David Farrar reports that the Vice Chancellors Commission has called for interest to be charged on student loans.
Of course, it is eminently sensible that students should have to pay interest on their loans.
Farrar goes on to note the silly fees maxima policy: we're constrained against raising tuition fees by more than (I think) 5% in any year. I agree that the policy should be removed and tuition should be allowed to vary in line with the market.
But I can understand why the government would want a fee maxima given that they won't get rid of zero interest loans. If fees go up, students take out larger loans at zero percent and the government's ledger looks worse. Prior to zero-interest loans, the policy made no sense at all. But I can understand the second-best case for it now from the government's perspective.
Domestic fee maxima combined with capped enrollment numbers (we get no additional per-student funding beyond X students) means that our College loses money on the marginal student.

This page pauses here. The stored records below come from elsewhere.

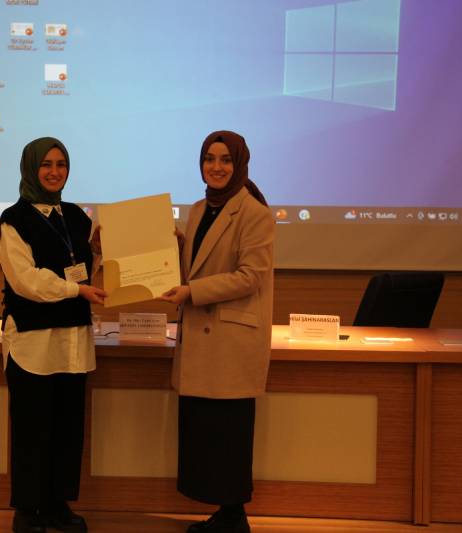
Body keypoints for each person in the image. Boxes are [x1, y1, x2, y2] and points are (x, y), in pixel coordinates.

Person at [160, 131, 274, 533]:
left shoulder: (255, 213)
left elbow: (251, 276)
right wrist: (168, 246)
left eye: (225, 159)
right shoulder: (197, 210)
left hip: (230, 341)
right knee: (207, 433)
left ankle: (233, 517)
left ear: (239, 164)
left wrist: (192, 291)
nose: (216, 167)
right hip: (202, 338)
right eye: (209, 158)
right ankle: (226, 517)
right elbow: (197, 265)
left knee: (229, 433)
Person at [0, 137, 106, 533]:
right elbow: (26, 281)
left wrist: (102, 251)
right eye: (46, 164)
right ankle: (27, 511)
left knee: (67, 429)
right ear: (30, 168)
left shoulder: (76, 216)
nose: (54, 172)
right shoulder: (13, 219)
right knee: (32, 430)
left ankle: (58, 505)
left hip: (72, 341)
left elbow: (89, 269)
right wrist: (76, 289)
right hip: (32, 343)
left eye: (61, 164)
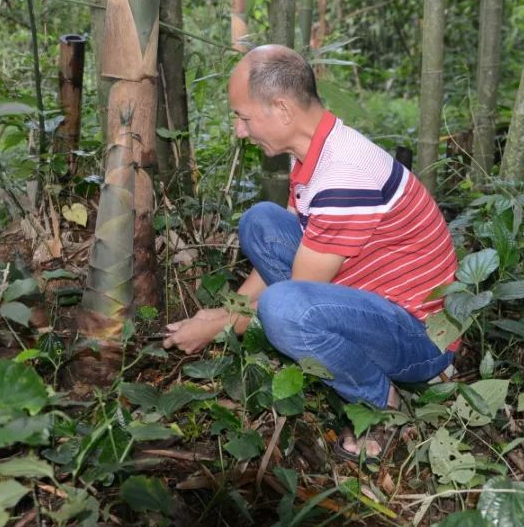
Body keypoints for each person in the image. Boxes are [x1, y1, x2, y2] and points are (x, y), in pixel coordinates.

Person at [162, 44, 458, 461]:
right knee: (261, 221)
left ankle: (381, 404)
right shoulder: (316, 153)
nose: (240, 131)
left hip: (423, 336)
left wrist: (220, 325)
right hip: (372, 296)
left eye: (244, 117)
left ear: (281, 109)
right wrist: (229, 309)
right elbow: (294, 245)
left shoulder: (344, 176)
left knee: (284, 311)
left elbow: (296, 289)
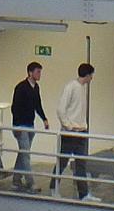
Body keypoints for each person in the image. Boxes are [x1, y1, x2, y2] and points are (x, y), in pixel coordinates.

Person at [50, 62, 94, 200]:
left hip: (81, 132)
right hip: (71, 133)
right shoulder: (71, 87)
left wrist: (83, 126)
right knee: (62, 162)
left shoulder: (81, 88)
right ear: (87, 75)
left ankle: (84, 194)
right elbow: (60, 109)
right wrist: (68, 126)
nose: (92, 78)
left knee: (81, 164)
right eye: (91, 75)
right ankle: (53, 188)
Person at [10, 61, 50, 191]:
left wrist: (44, 118)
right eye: (38, 72)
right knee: (26, 154)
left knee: (23, 153)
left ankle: (16, 179)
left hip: (29, 124)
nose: (39, 74)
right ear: (30, 73)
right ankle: (30, 182)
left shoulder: (36, 87)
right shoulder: (21, 87)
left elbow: (38, 104)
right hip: (21, 125)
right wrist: (18, 124)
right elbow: (14, 107)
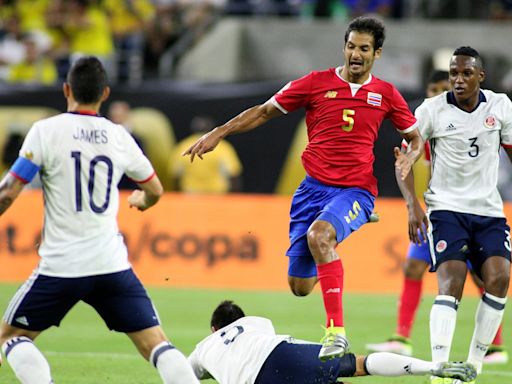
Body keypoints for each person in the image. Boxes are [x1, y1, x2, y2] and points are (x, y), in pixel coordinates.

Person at [183, 16, 424, 361]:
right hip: (311, 192)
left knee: (320, 236)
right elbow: (265, 111)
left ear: (377, 53)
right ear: (344, 46)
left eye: (364, 49)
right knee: (299, 287)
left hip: (356, 189)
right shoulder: (314, 83)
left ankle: (335, 334)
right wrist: (219, 132)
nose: (356, 54)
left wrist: (409, 157)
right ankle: (344, 224)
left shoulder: (385, 94)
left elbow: (414, 138)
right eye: (351, 46)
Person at [0, 56, 198, 384]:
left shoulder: (46, 131)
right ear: (104, 94)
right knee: (157, 344)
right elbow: (154, 188)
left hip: (61, 267)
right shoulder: (117, 135)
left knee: (10, 336)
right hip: (111, 266)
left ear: (66, 90)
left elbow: (9, 193)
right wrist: (143, 200)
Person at [366, 71, 508, 365]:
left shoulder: (477, 120)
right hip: (440, 213)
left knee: (485, 277)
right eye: (433, 89)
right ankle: (403, 337)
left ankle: (493, 346)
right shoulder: (428, 123)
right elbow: (408, 161)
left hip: (476, 211)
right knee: (416, 268)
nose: (437, 93)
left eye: (441, 88)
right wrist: (414, 204)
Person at [397, 46, 512, 384]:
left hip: (489, 211)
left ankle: (474, 364)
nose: (458, 80)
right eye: (453, 74)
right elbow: (405, 161)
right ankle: (440, 369)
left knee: (500, 278)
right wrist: (412, 206)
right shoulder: (431, 110)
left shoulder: (500, 106)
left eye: (465, 73)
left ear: (481, 76)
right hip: (447, 209)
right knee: (451, 282)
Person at [187, 300, 477, 384]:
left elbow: (183, 376)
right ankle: (433, 367)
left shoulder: (203, 348)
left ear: (214, 329)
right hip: (278, 354)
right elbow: (269, 350)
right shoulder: (257, 322)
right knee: (359, 366)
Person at [172, 115, 242, 193]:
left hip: (190, 195)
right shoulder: (222, 147)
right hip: (217, 195)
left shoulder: (183, 146)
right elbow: (233, 175)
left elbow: (176, 176)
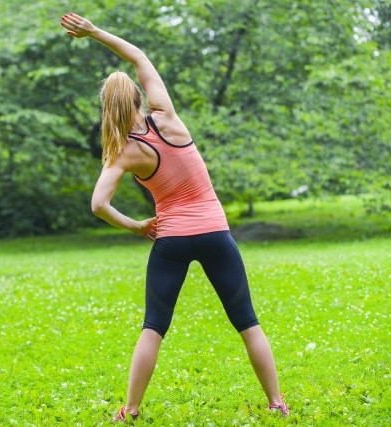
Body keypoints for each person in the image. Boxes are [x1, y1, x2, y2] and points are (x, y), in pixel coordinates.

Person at [60, 13, 289, 422]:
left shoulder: (123, 152)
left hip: (170, 238)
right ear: (137, 99)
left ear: (107, 109)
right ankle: (277, 403)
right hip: (216, 232)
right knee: (247, 322)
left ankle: (129, 410)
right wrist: (95, 33)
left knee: (154, 327)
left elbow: (98, 205)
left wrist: (136, 225)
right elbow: (138, 57)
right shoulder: (166, 115)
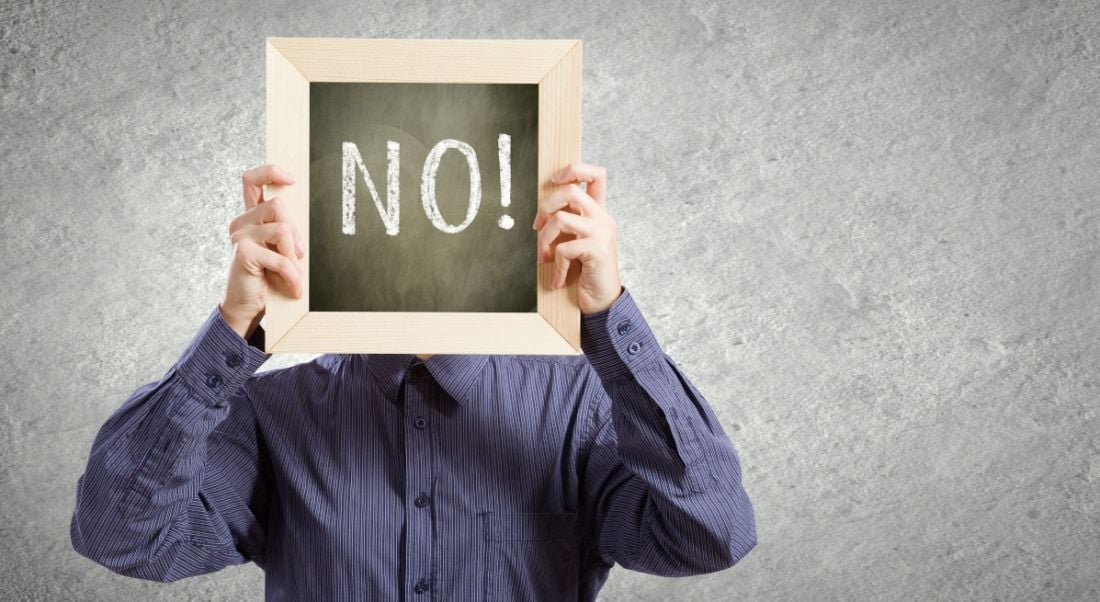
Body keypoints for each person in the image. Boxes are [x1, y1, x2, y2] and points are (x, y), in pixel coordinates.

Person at [70, 162, 757, 600]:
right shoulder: (272, 414)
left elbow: (710, 534)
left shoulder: (581, 407)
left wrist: (608, 319)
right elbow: (122, 536)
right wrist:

Most likely result, I'd reckon, is that we start by imposing progression standards to knock out some low performers. If the marginal student remains a loss-making student, we then move to limitation of domestic entry. We'd also push harder for international students whose fees are not capped and for grad students who attract PBRF funding, though in a zero-sum game with all other universities as the PBRF budget is fixed. I'd expect that every school in the country is facing the same calculus. We might also see some shake-ups in degree structures to make them more palatable for international students. Interesting times. All of this is, of course, only my idle speculation, standard disclaimer, etc.
Farrar reckons that the government could increase the fee cap without making the courageous decision to charge interest on its loans. I'd bet that Treasury has costed this out for the government, and I'd bet that the Government is a bit worried about the effect this would have on the amount it doles out in student loans.